The survey found that 5,038 certificates for transfer of pupils back to India were issued by Indian schools in the UAE during the 2008-09 academic year, compared with 5,107 in 2007-08. The findings were part of a report presented by Venu Rajamony, the Consul General of India, during a visit to his native country last week. The report, entitled The Impact of Financial Crises on Indian Migrant Workers in the UAE, was presented at the Centre for Development Studies in Kerala and released to media in the UAE last night. Mr Rajamony was unavailable for comment.
"There is no sign of sudden exodus but there are slow flows back," the report said. "The outflows will continue but at a reduced pace. The government of India is closely monitoring the situation." The report, which was based on statistics gathered from individual schools, said the number of transfer certificates issued increased at some institutions and fell at others. It concluded that rising school fees were a more important factor than the downturn in whether children were being sent back to India.

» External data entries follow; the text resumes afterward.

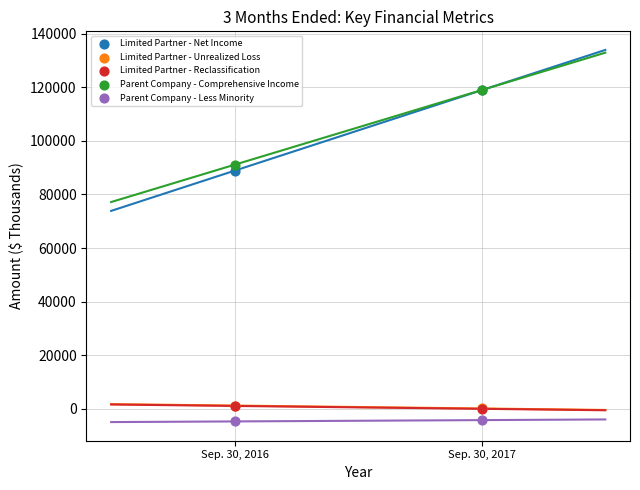

Which series has the largest Y range (max minus min)?

Limited Partner - Net Income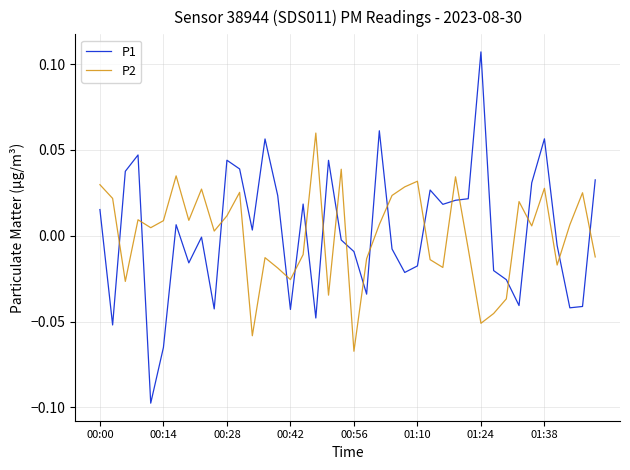

True or false: P1 and P2 intersect in this chart.

True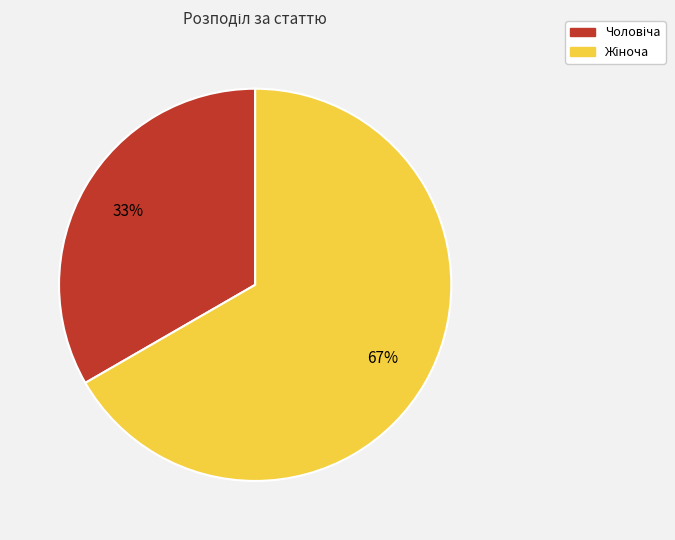

Is there a majority slice in this chart?

Yes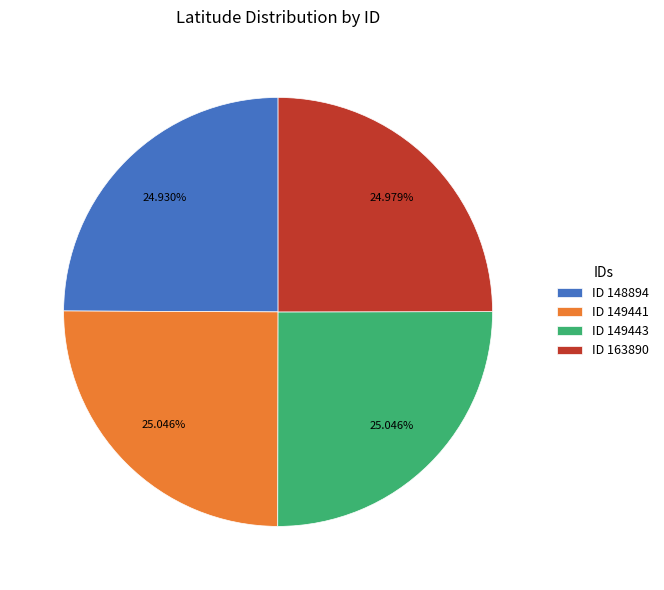

Do ID 148894 and ID 163890 together represent more than half of the pie?

No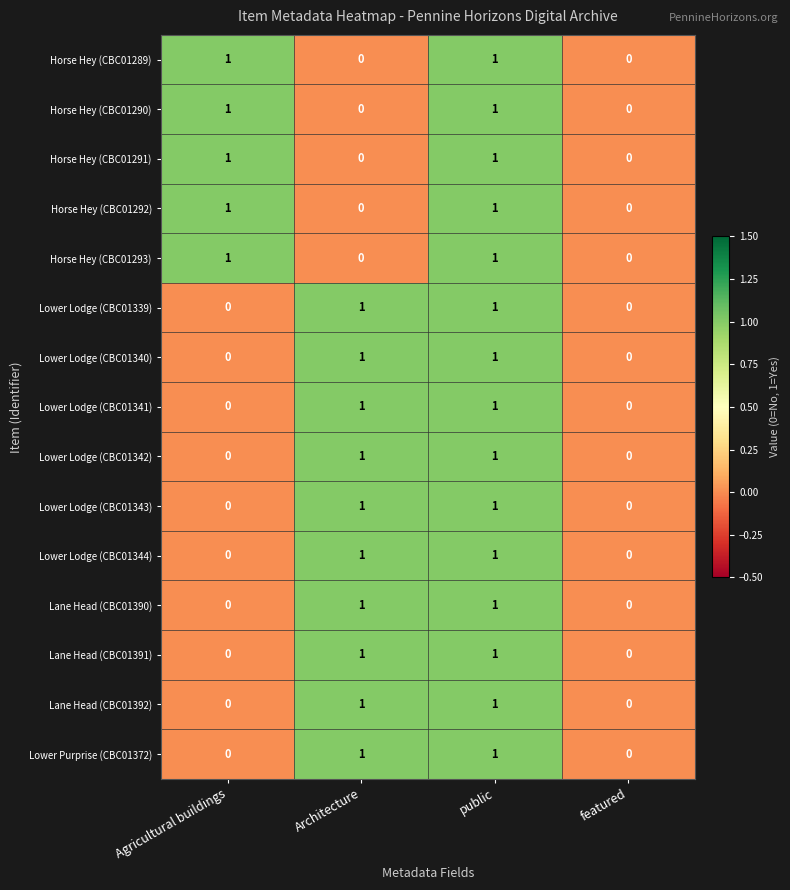

Count the Lane Head (CBC01391) values in the range 0 to 1.

4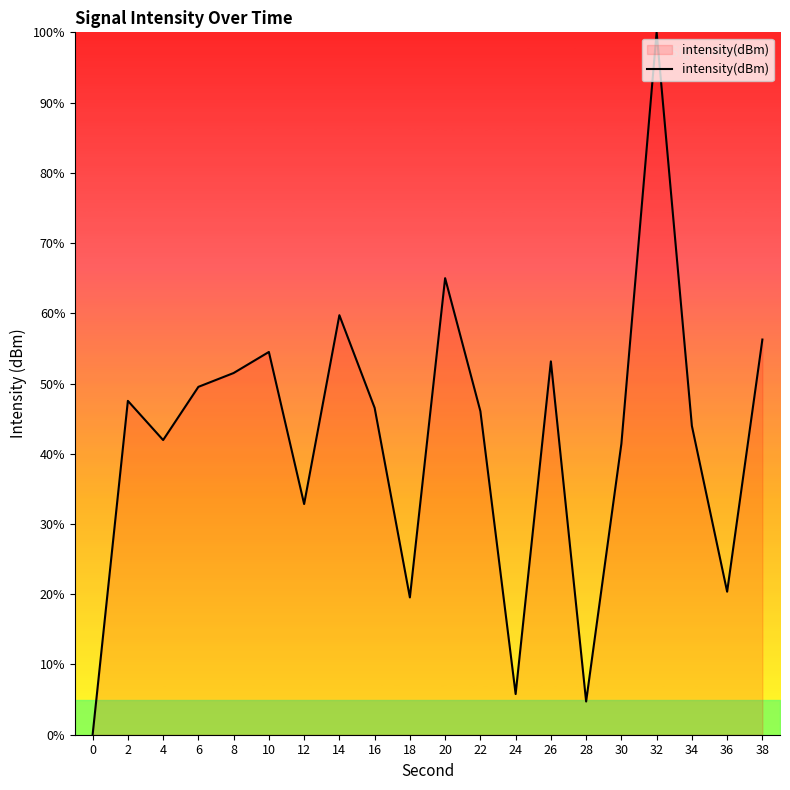

What is the maximum value shown in the chart?

100.0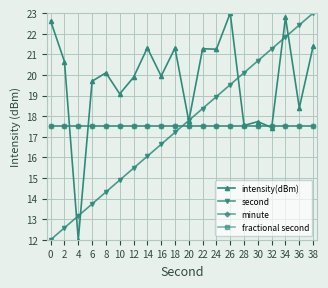

What is the minimum value shown in the chart?

12.0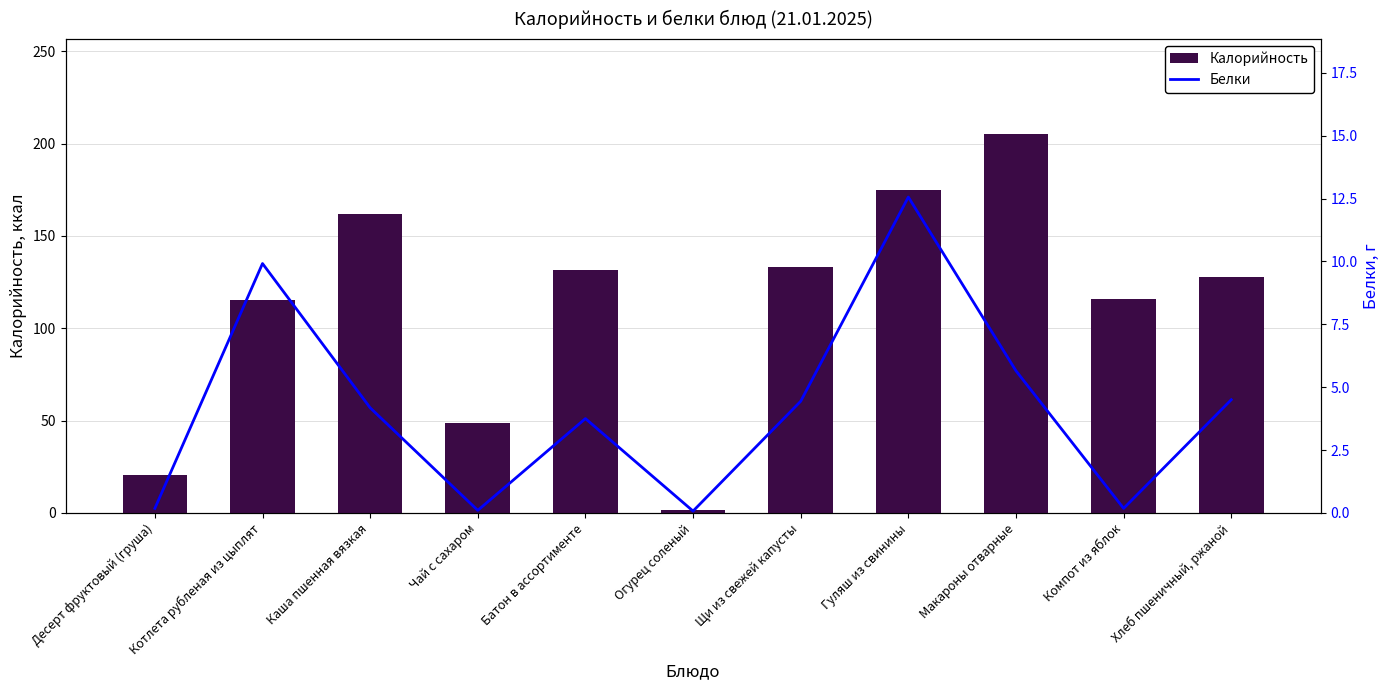

What is the difference between the maximum and minimum values in the Калорийность series?

203.7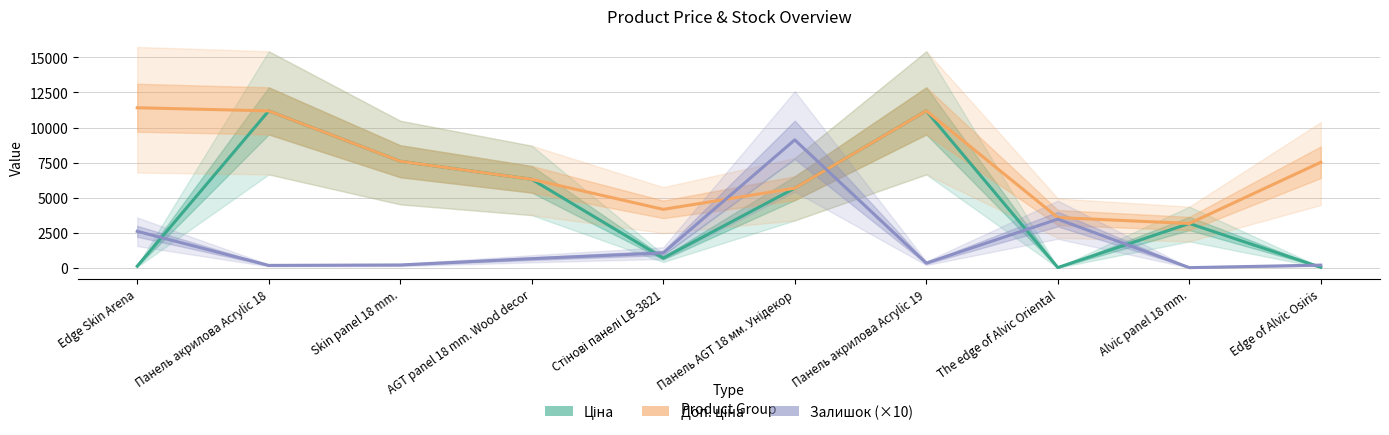

What is the greatest value displayed?

11410.0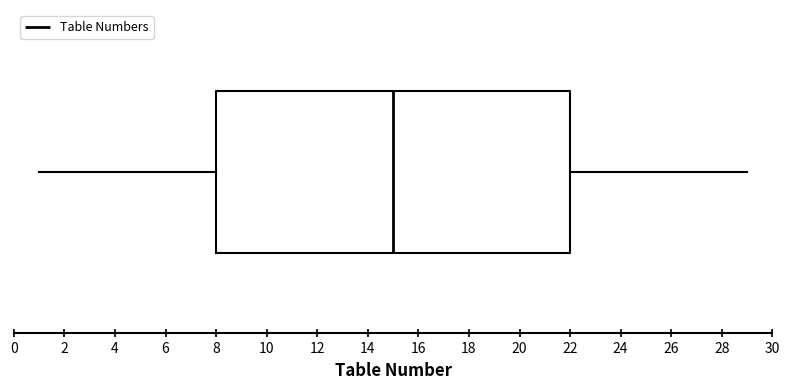

Transcribe this box plot: give where the median line is, the range the box spans, and where the two whiskers end, as read against the x-axis. The values are not printed on the chart, so give them approximately, as read against the axis.

median 15, box 8 to 22, whiskers 1 to 29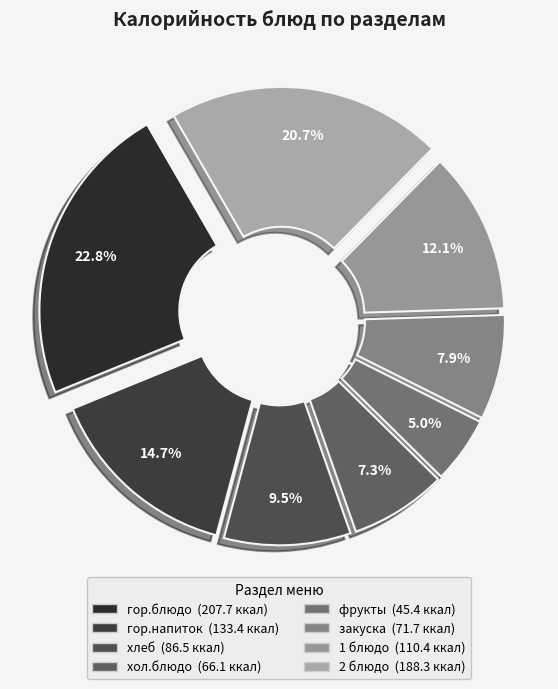

What is the smallest slice in the pie chart?

фрукты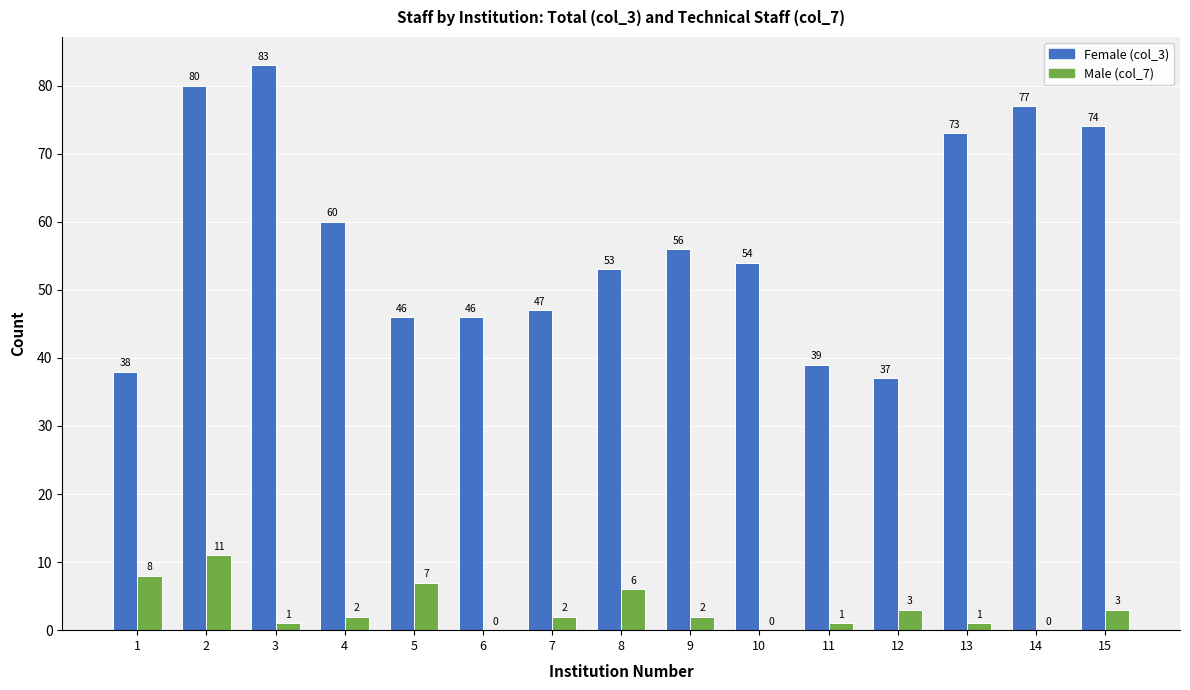

What is the total value across all series at 9?

58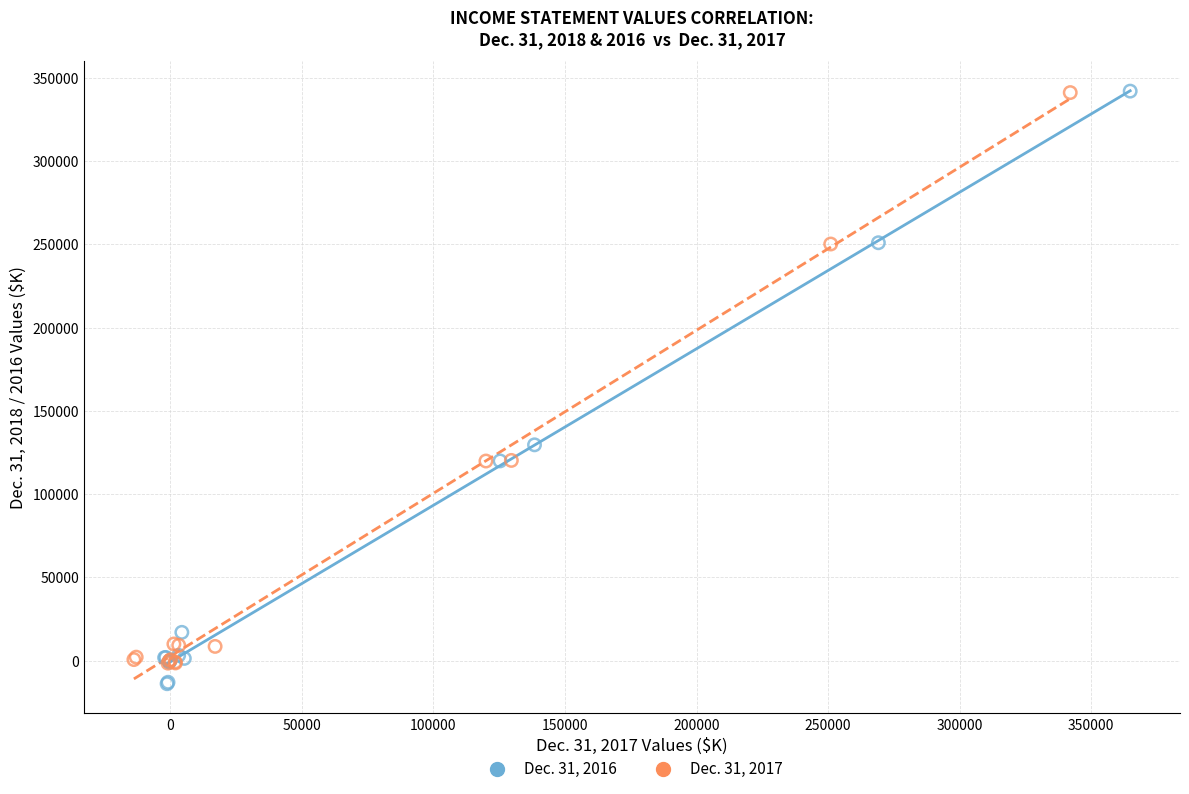

Which series has the widest spread of Y values?

Dec. 31, 2016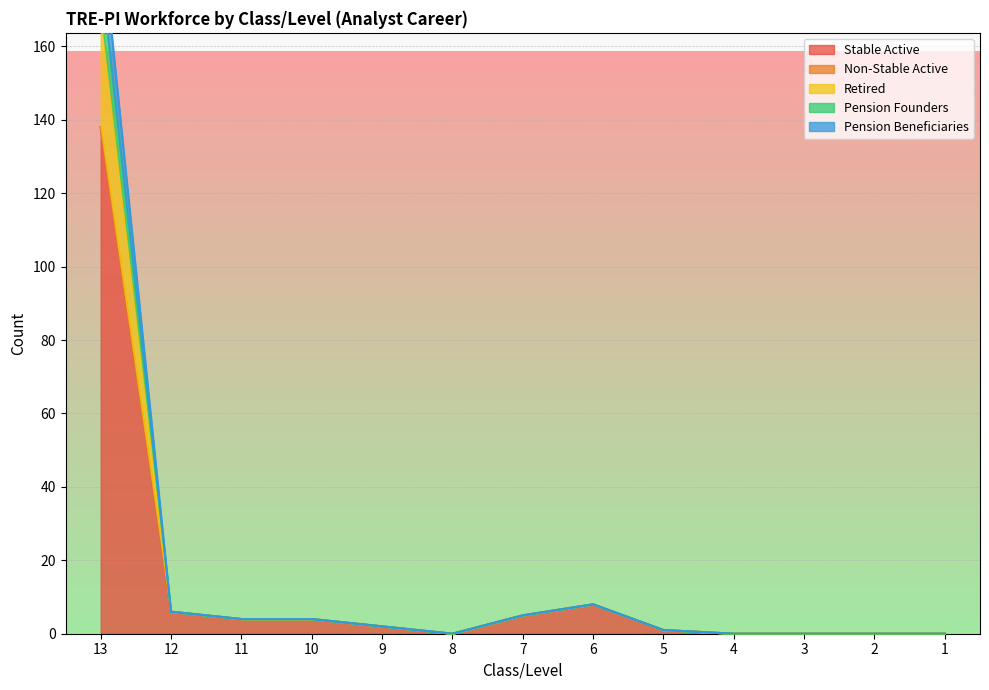

The value of Retired at 10 is 4. True or false?

True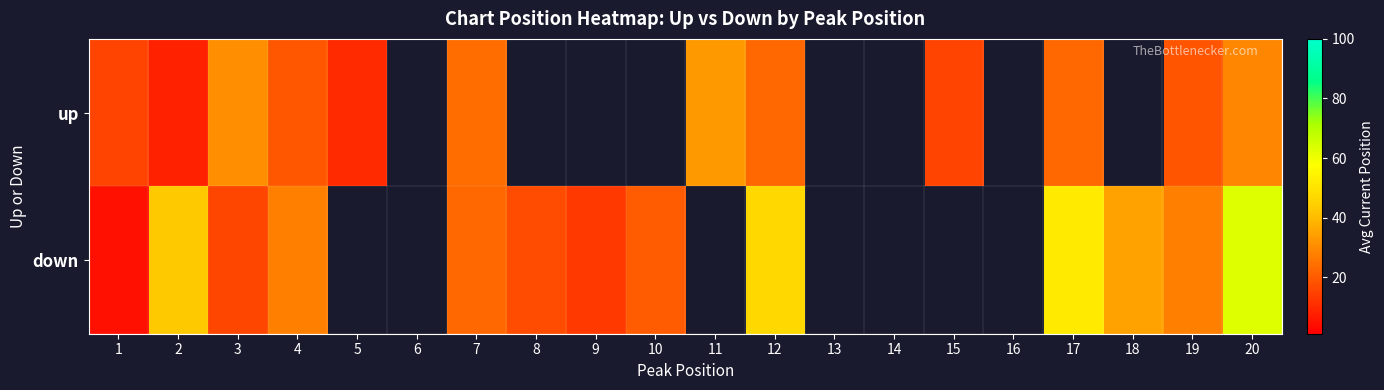

What is the sum of the up values at 12 and 19?

42.0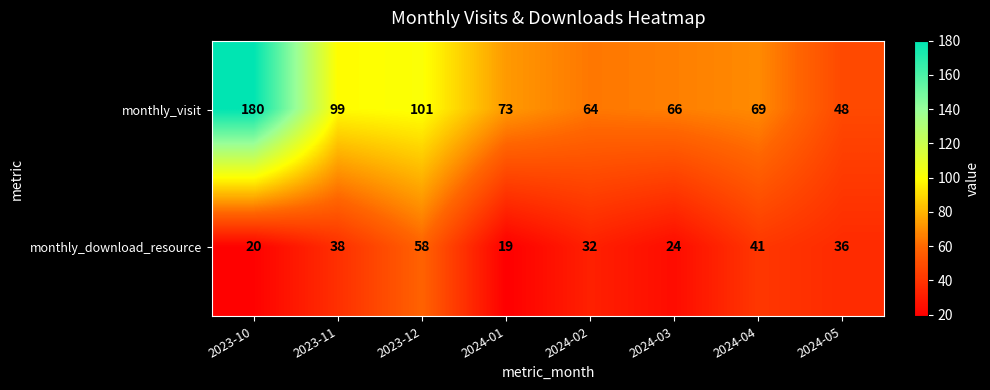

What is the total value across all series at 2023-10?

200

This month, fears were expressed in the Indian parliament regarding the number of Indians losing jobs in the UAE. Vayalar Ravi, the minister of overseas Indian affairs, told the parliament that 50,000 to 150,000 Indians were estimated to have returned from the UAE. There was concern that many families would be forced to move back to India and uproot their children from schools in the UAE. The report said anecdotal accounts suggested that many Indians were returning home and many had been sent on leave.
According to the report, there are 1.5 million Indians living in the UAE, of whom 1.2m are in Dubai. There was a steep drop in the number of approvals by the consulate general for group recruitment for major projects during January and February and this had remained flat in recent months. However, the report said the UAE continued to be the single most important destination for Indians, followed by Saudi Arabia, Oman, Qatar, Kuwait, Malaysia and Bahrain.
None of the report's authors was available for comment last night. The National reported this month that, despite the impact of the downturn on the construction industry, Indian workers are still travelling to the Gulf in droves. Officials at the overseas ministry said that although fewer were coming to work for building companies, other sectors in the economy were attracting enough people to make up the difference.